Policy paper

Policy note - Updating the UK’s exemption framework for intragroup Over the Counter Derivatives

Published 5 November 2025

Introduction

A derivative is a contract between two or more parties whose value is derived from an underlying asset or set of assets (such as equities, bonds, commodities or currencies), or a benchmark (such as an interest rate or market index). They are commonly used by companies to help manage and mitigate financial risks but can also be used for other reasons such as speculation. Derivatives play a significant role in modern financial markets by facilitating risk transfer, price discovery and market efficiency.

Derivatives are most often contracted between two different parties either directly (“over-the-counter” or “OTC”) or over an exchange (“exchange traded”). However, they can also take place bilaterally between two entities that are part of the same corporate group. This is known as an “intragroup” transaction. Intragroup transactions are an important risk management tool for corporate groups, allowing firms to centralise and manage risks within specific subsidiaries or at the group level. They also support more efficient compliance with regulatory requirements, particularly in relation to capital and risk management.

Given their function as a risk management tool and corporate groups’ ability to centrally manage counterparty credit risks arising from OTC derivatives, intragroup transactions may be exempt from certain regulatory requirements that apply to non-intragroup transactions. The regulatory framework for intragroup derivative transactions is set out primarily in Title II of the European Market Infrastructure Regulation as assimilated into UK law (“UK EMIR”).[footnote 1]

UK EMIR sets out the requirements for an intragroup transaction. Intragroup transactions between two UK counterparties which meet specific criteria can then be exempt from certain regulatory requirements that ordinarily apply to OTC transactions, including:

A. The obligation to clear certain types of OTC contract through a central counterparty (i.e. an exemption from the clearing obligation).

B. Requirements to post margin (i.e. financial collateral).

C. Requirements to apply Credit Valuation Adjustment (“CVA”) capital requirements.[footnote 2]

Transaction between a UK counterparty and an overseas counterparty can also benefit from these exemptions if the overseas counterparty is located in a jurisdiction that has been declared equivalent under Article 13 of UK EMIR.

Where no equivalence determination has been made for an overseas jurisdiction, the UK’s “Temporary Intragroup Exemption Regime” (TIGER)[footnote 3] also provides an additional route for firms, subject to relevant approvals by the FCA, to obtain exemptions from clearing and margin requirements (but not the requirement to hold CVA capital). TIGER was established as part of EU exit to allow for the continuation of such intragroup exemptions obtained before the end of the EU exit transition period and permit counterparties to apply for new intragroup exemptions in this circumstance. TIGER was originally set to expire in December 2023 but was subsequently extended by HM Treasury until the end of 2026.[footnote 4]

The government recognises the importance intragroup exemptions have in supporting UK firms’ global operations and the need to replace TIGER with a more stable, long-term framework. As such, the government has previously set out its intention to make the intragroup exemption frameworks for margin and clearing, as currently enabled by TIGER, permanent.[footnote 5] This would provide longer-term certainty for firms and support the growth and competitiveness of the UK’s economy and financial services sector.
*-*-*
> _Activity 1_:
Do these statements agree with the policy note on intragroup derivatives? Answer yes or no for each, quoting the words that decide it.
(a) TIGER was originally due to expire in December 2023.
(b) TIGER lets firms obtain an exemption from the requirement to hold CVA capital.
(c) An intragroup transaction takes place between two entities in the same corporate group.
> _Activity 2_:
According to the policy note on intragroup derivatives, until when did HM Treasury extend TIGER?
The items that follow have nothing to do with the policy note.

> _People photos with keypoint annotations_:
*-*-*
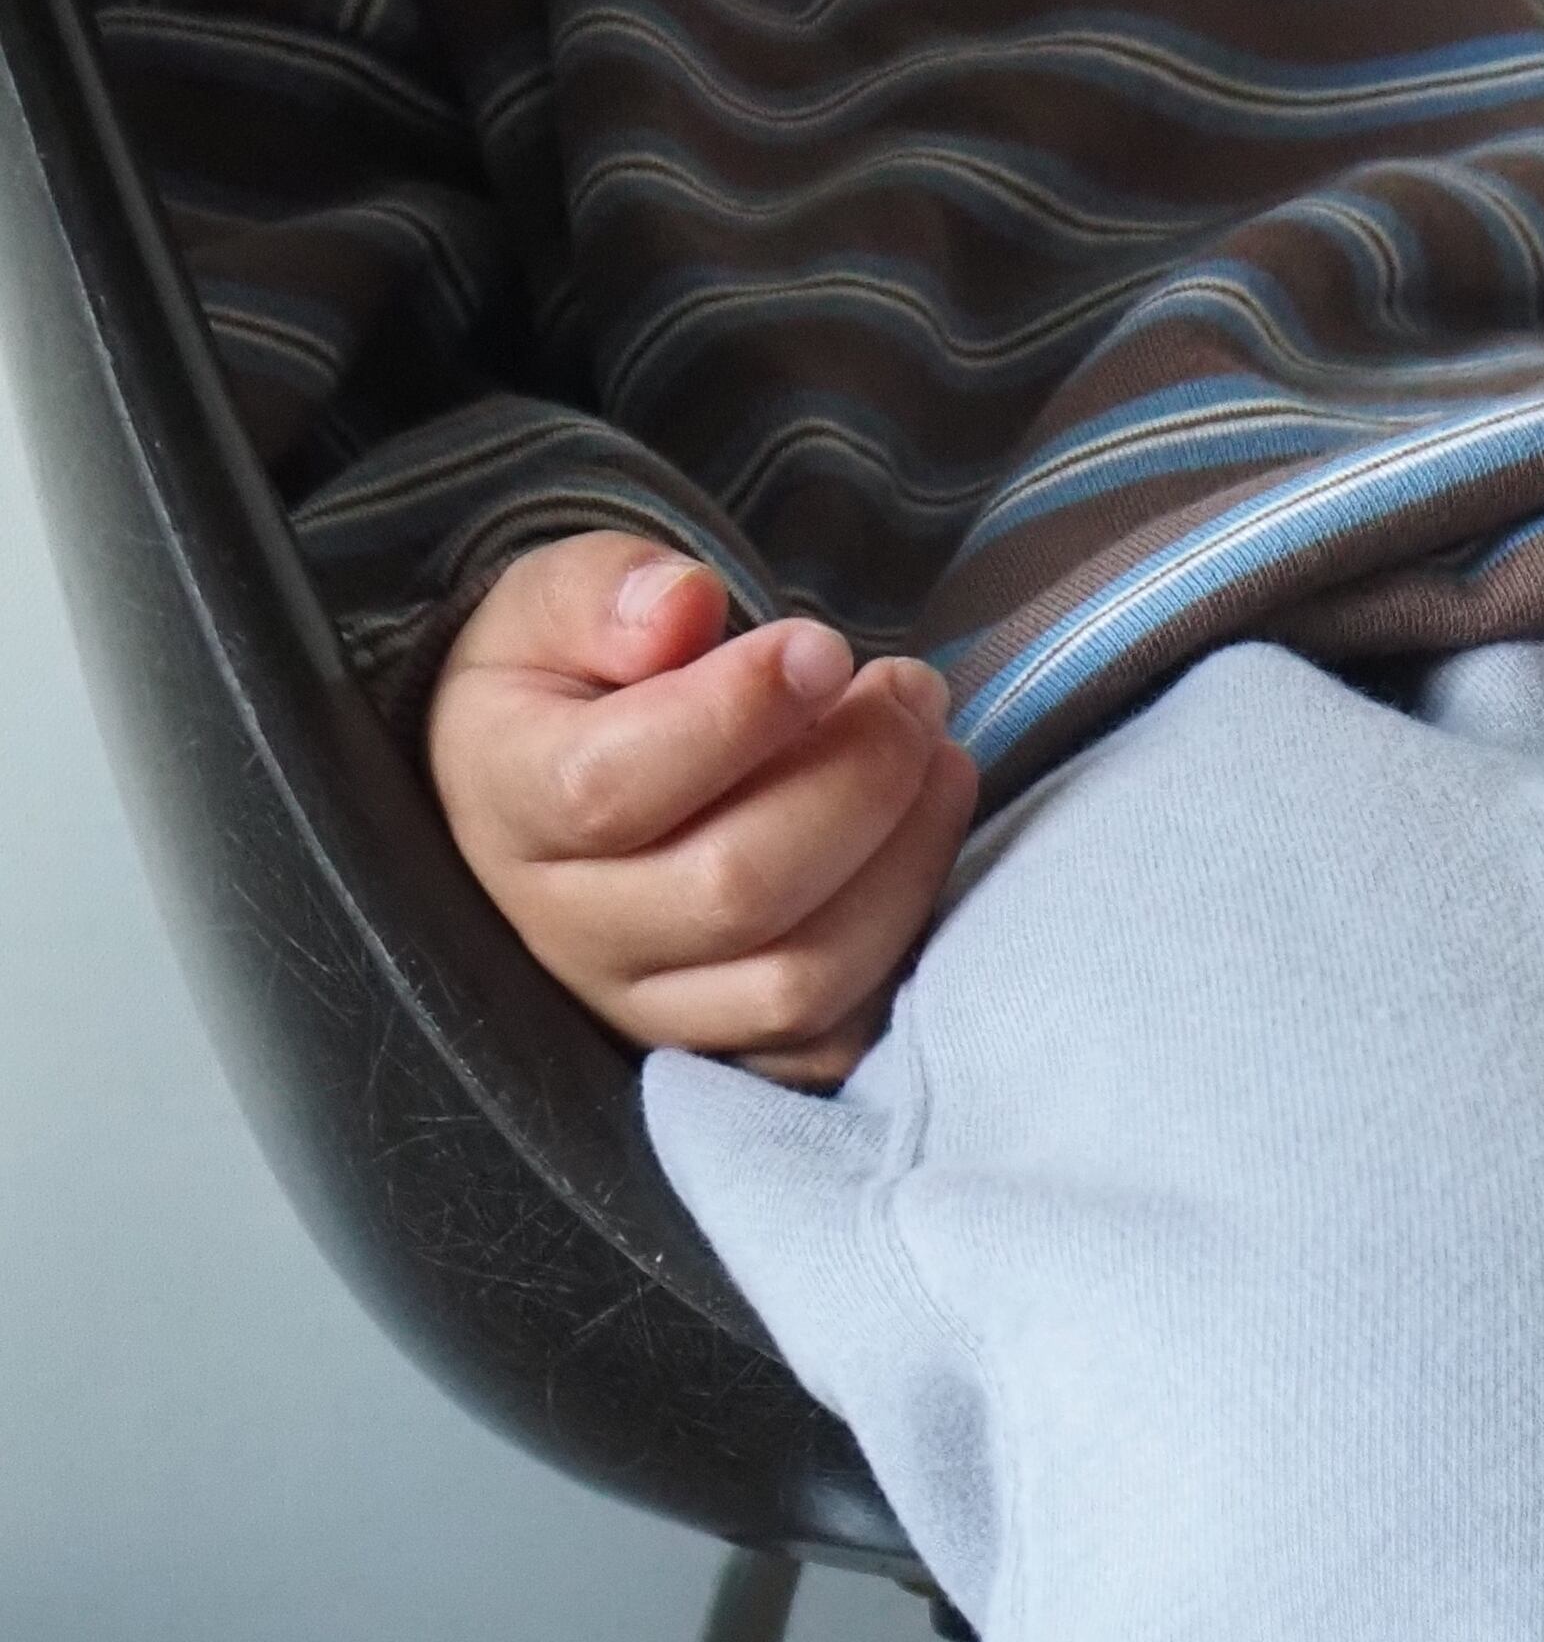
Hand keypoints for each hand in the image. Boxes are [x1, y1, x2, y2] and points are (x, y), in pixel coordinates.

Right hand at [425, 534, 980, 1087]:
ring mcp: (648, 1007)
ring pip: (797, 978)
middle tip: (912, 693)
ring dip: (902, 863)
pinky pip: (834, 1036)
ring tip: (940, 758)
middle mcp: (568, 927)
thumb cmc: (565, 687)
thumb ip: (605, 592)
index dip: (737, 716)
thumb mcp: (550, 607)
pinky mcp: (728, 1050)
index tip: (822, 647)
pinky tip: (921, 845)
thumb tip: (686, 607)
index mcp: (506, 803)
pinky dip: (901, 943)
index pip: (614, 787)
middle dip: (854, 780)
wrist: (553, 795)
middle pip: (732, 890)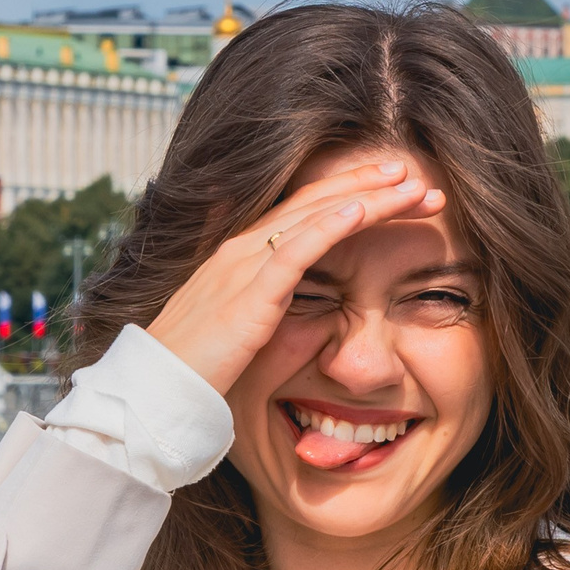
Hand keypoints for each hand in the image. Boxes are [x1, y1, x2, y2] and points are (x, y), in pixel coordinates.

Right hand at [145, 157, 445, 393]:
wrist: (155, 395)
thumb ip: (274, 310)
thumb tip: (312, 309)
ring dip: (368, 197)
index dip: (350, 192)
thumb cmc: (198, 370)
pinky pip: (294, 249)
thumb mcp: (242, 330)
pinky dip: (330, 225)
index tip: (394, 186)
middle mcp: (242, 248)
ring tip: (411, 184)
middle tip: (415, 174)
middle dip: (369, 184)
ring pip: (314, 215)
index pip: (305, 210)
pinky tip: (363, 209)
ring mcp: (242, 266)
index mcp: (241, 255)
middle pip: (316, 201)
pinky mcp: (248, 294)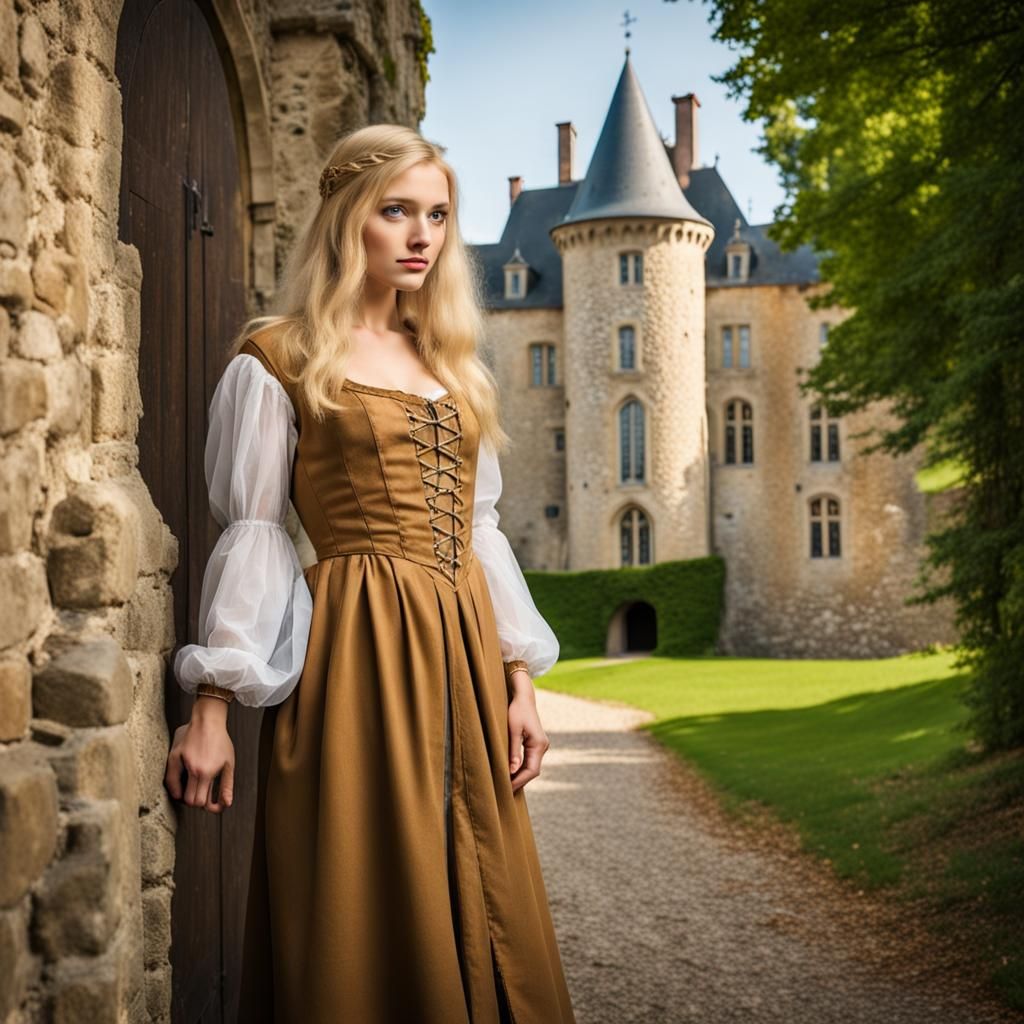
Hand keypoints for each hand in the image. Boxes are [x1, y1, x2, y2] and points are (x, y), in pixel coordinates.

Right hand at [165, 697, 235, 812]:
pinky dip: (175, 789)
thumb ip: (226, 785)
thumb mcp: (229, 763)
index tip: (212, 806)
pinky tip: (182, 788)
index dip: (208, 807)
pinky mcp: (173, 758)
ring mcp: (181, 764)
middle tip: (204, 796)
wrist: (208, 721)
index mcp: (207, 772)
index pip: (201, 802)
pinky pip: (169, 781)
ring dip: (187, 796)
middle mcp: (193, 770)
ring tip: (195, 790)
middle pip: (190, 800)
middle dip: (198, 802)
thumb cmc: (220, 741)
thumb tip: (226, 804)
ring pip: (179, 793)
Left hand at [507, 672, 549, 792]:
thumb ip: (513, 751)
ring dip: (520, 776)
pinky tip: (511, 773)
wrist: (524, 698)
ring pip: (532, 767)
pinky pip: (530, 761)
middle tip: (504, 791)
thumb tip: (512, 770)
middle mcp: (543, 746)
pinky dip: (521, 768)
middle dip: (520, 781)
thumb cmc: (516, 711)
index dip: (520, 781)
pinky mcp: (536, 744)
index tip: (507, 788)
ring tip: (506, 784)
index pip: (532, 770)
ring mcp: (541, 746)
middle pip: (533, 771)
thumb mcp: (513, 730)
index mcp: (539, 744)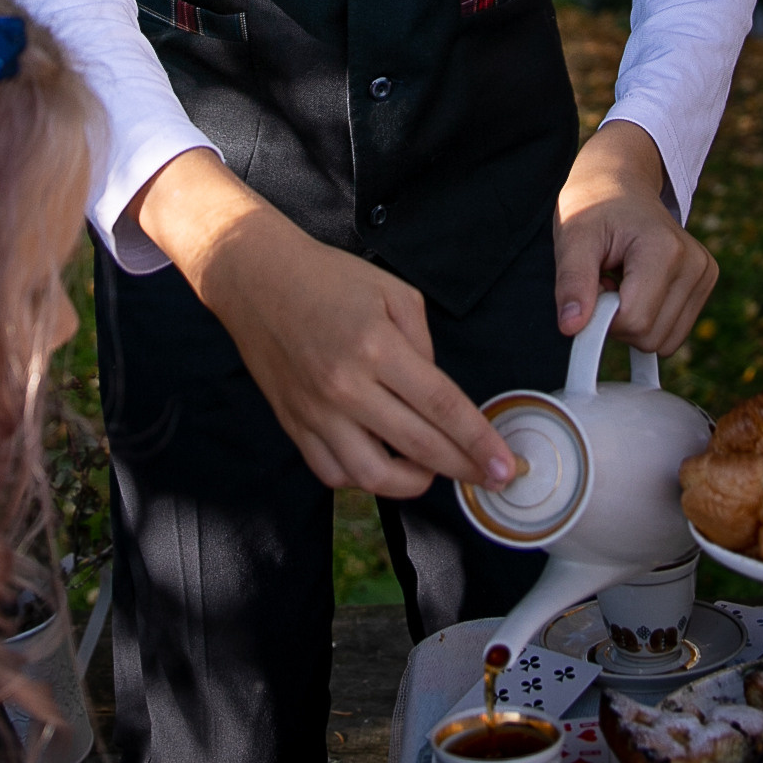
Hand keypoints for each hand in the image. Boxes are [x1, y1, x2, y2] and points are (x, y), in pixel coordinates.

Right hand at [135, 152, 516, 496]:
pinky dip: (364, 479)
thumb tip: (439, 395)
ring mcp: (317, 412)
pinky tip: (383, 463)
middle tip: (491, 478)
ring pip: (373, 476)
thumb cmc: (329, 279)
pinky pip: (333, 473)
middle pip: (418, 447)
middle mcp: (346, 386)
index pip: (441, 406)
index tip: (504, 465)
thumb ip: (425, 345)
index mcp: (377, 346)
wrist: (257, 279)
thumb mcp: (394, 292)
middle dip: (463, 469)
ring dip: (413, 482)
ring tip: (432, 468)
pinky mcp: (294, 425)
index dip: (478, 441)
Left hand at [554, 119, 716, 354]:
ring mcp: (704, 274)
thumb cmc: (594, 206)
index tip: (593, 283)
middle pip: (651, 337)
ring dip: (633, 321)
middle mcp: (695, 264)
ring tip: (620, 281)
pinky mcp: (705, 283)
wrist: (620, 183)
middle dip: (618, 320)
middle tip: (605, 280)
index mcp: (664, 249)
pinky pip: (673, 331)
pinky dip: (649, 318)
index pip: (635, 322)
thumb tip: (572, 328)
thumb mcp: (573, 237)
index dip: (603, 315)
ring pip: (664, 341)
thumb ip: (572, 283)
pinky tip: (637, 287)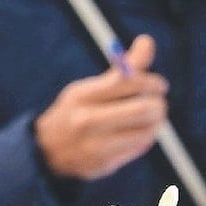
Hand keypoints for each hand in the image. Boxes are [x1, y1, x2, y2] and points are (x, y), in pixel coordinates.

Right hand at [34, 35, 168, 180]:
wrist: (46, 150)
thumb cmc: (75, 111)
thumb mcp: (89, 87)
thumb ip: (122, 69)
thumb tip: (148, 41)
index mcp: (83, 95)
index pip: (128, 82)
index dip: (152, 82)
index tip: (159, 85)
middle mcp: (88, 120)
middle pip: (144, 109)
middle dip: (159, 104)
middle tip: (159, 102)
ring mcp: (96, 145)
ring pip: (147, 131)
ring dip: (155, 123)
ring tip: (150, 119)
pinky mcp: (104, 164)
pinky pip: (139, 148)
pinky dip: (145, 138)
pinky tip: (137, 134)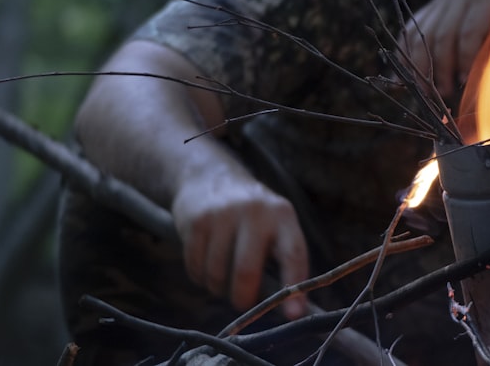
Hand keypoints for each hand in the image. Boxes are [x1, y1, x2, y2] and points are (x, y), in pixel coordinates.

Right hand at [171, 170, 308, 319]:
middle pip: (246, 271)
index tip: (293, 314)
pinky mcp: (196, 221)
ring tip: (223, 278)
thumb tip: (290, 306)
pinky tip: (206, 265)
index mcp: (282, 215)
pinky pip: (195, 267)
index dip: (294, 287)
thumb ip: (281, 259)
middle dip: (243, 298)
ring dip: (218, 288)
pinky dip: (200, 277)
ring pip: (216, 274)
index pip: (293, 253)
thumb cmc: (251, 214)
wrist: (210, 176)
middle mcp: (255, 211)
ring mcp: (223, 214)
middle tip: (242, 303)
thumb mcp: (274, 224)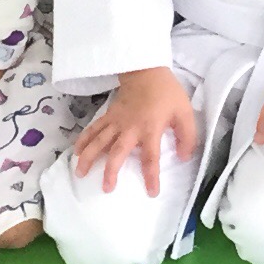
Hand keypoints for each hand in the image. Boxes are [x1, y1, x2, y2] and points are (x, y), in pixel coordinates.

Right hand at [72, 67, 198, 193]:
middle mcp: (130, 128)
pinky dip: (84, 139)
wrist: (147, 70)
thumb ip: (187, 136)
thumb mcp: (185, 112)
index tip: (151, 193)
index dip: (151, 176)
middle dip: (110, 171)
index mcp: (150, 129)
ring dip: (89, 158)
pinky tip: (76, 152)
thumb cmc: (167, 93)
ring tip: (80, 173)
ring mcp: (116, 121)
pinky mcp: (108, 115)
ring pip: (99, 141)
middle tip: (106, 189)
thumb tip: (182, 157)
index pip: (151, 157)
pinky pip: (94, 128)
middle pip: (117, 152)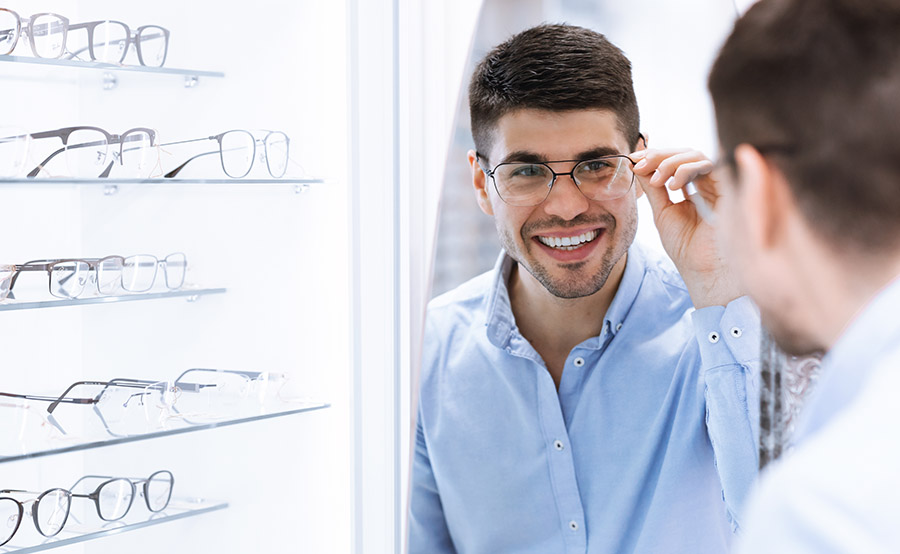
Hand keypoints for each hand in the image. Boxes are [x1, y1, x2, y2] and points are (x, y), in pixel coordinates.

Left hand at [631, 148, 740, 307]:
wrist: (705, 270)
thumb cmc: (687, 247)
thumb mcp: (662, 212)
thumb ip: (653, 188)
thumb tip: (636, 164)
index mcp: (693, 189)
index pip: (674, 162)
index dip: (653, 156)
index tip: (633, 159)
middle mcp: (707, 184)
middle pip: (684, 153)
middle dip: (658, 155)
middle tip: (639, 164)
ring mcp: (719, 184)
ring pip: (695, 154)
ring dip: (670, 162)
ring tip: (656, 180)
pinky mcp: (729, 186)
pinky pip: (708, 163)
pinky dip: (686, 169)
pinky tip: (673, 186)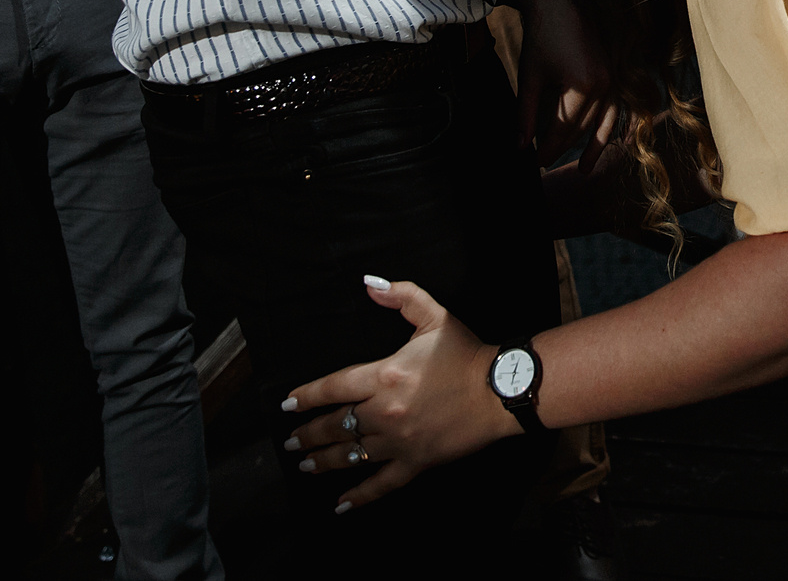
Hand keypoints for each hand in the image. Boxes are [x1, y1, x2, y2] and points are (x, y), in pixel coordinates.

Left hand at [280, 279, 519, 509]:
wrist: (499, 391)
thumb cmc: (466, 354)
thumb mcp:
*-*-*
> _Result 1_:
(a) Yes: "TIGER was originally set to expire in December 2023"
(b) No: "(but not the requirement to hold CVA capital)"
(c) Yes: "they can also take place bilaterally between two entities that are part of the same corporate group"

> _Result 2_:
Until the end of 2026.